##### Ausgangstext #####

Gehören RWE, E.ON und co zerschlagen/enteignet?

Die Frage im Titel beschäftigt mich, seit ich heute die Anstalt vom 04.10.22 gesehen habe.

Beide Unternehmen haben (zusammen) eine marktbeherrschende Stellung. [1][2]
RWE ist für die Deckung der Stromnachfrage häufig unverzichtbar, weshalb das Bundeskartellamt bei RWE von einer Markbeherrschung spricht. [5]

Übertragungsnetze sind ein natürliches Monopol und dürfen deshalb keinem Markteilnehmer gehören.
Die großen Konzerne RWE, Vattenfall und EON mussten deshalb ihre Netze verkaufen. Jeweils an Amprion, 50hertz und tennet.

EnBW hat ihre Netze an Transnet BW abgegeben.
Transnet BW ist aber eine 100% Tochter von EnBW. [3]

Und RWE gehören 25,1% von Amprion. [4]

Bei den Verteilungsnetzbetreibern sieht es sogar noch schlimmer aus: 56% davon sind in der Hand von E.ON [2].

#####

> **Arbeitsaufträge**:
1. Übersetzen Sie aus dem Beitrag über die Stromkonzerne folgenden Satz ins Englische: „Übertragungsnetze sind ein natürliches Monopol und dürfen deshalb keinem Markteilnehmer gehören.“
2. Führen Sie den Beitrag über die Stromkonzerne im Anschluss an seinen letzten Satz weiter.

##### Vorliegende Angaben #####

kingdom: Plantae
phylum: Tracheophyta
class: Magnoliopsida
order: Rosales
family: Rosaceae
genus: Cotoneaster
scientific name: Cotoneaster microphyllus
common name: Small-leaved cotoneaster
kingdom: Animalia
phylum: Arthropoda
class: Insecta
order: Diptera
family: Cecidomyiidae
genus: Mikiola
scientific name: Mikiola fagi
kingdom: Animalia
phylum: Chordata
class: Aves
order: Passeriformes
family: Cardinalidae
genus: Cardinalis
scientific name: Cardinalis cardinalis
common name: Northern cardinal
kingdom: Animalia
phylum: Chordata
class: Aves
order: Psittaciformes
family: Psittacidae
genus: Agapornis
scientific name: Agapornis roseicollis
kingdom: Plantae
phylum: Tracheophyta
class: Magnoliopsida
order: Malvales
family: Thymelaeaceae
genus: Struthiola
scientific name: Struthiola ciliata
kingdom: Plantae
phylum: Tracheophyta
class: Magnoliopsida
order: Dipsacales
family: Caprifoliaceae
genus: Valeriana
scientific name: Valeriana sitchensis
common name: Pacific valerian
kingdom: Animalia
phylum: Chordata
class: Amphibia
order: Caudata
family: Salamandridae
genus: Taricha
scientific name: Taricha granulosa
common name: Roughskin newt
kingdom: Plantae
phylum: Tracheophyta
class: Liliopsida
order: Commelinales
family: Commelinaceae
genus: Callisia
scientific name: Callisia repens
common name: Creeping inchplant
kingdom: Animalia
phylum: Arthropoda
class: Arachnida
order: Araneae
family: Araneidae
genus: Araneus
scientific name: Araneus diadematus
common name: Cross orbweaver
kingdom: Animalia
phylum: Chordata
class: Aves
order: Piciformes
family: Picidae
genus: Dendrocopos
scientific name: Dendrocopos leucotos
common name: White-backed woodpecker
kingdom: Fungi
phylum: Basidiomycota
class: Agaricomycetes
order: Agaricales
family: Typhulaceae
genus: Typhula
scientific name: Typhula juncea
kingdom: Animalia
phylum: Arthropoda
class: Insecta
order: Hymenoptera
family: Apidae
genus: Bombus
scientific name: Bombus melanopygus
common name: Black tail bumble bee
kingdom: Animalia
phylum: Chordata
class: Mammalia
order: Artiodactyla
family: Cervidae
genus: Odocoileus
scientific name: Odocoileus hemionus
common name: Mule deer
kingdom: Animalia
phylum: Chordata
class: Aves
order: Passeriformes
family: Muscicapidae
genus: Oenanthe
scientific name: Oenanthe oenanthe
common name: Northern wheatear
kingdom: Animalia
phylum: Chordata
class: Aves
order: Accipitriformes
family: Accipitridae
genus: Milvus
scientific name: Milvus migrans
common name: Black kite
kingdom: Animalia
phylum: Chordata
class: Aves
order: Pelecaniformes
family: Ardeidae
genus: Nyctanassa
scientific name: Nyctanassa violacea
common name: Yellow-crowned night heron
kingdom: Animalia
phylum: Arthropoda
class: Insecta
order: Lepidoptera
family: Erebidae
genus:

#####

> **Lösungen**:
1. Transmission grids are a natural monopoly and therefore may not belong to any market participant.

2.
Mit diesem Hintergrund stellt sich mir die Frage, ob wir RWE, E.ON und/oder andere enteignen/zerschlagen sollten.

Wo/Was sind die Hürden in Deutschland um einzelne Unternehmen mit markbeherrschender Stellung zu enteignen/zerschlagen?

Quellen:
[1] E.on und RWE: Gemeinsame Marktbeherrschung
[2] Der Eon/RWE-Deal: Marktbeherrschung und Shareholder Value-Politik mit behördlicher Zustimmung
[3] EnBW Geschäftsbericht
[4] Amprion Anteilseigner
[5] Bundeskartellamt: Wettbewerbsverhältnisse im Bereich der Erzeugung elektrischer Energie 2021

Die erste Frage, die wir uns stellen sollten, ist:
Was versprechen wir uns von einer Zerschlagung und/oder Enteignung?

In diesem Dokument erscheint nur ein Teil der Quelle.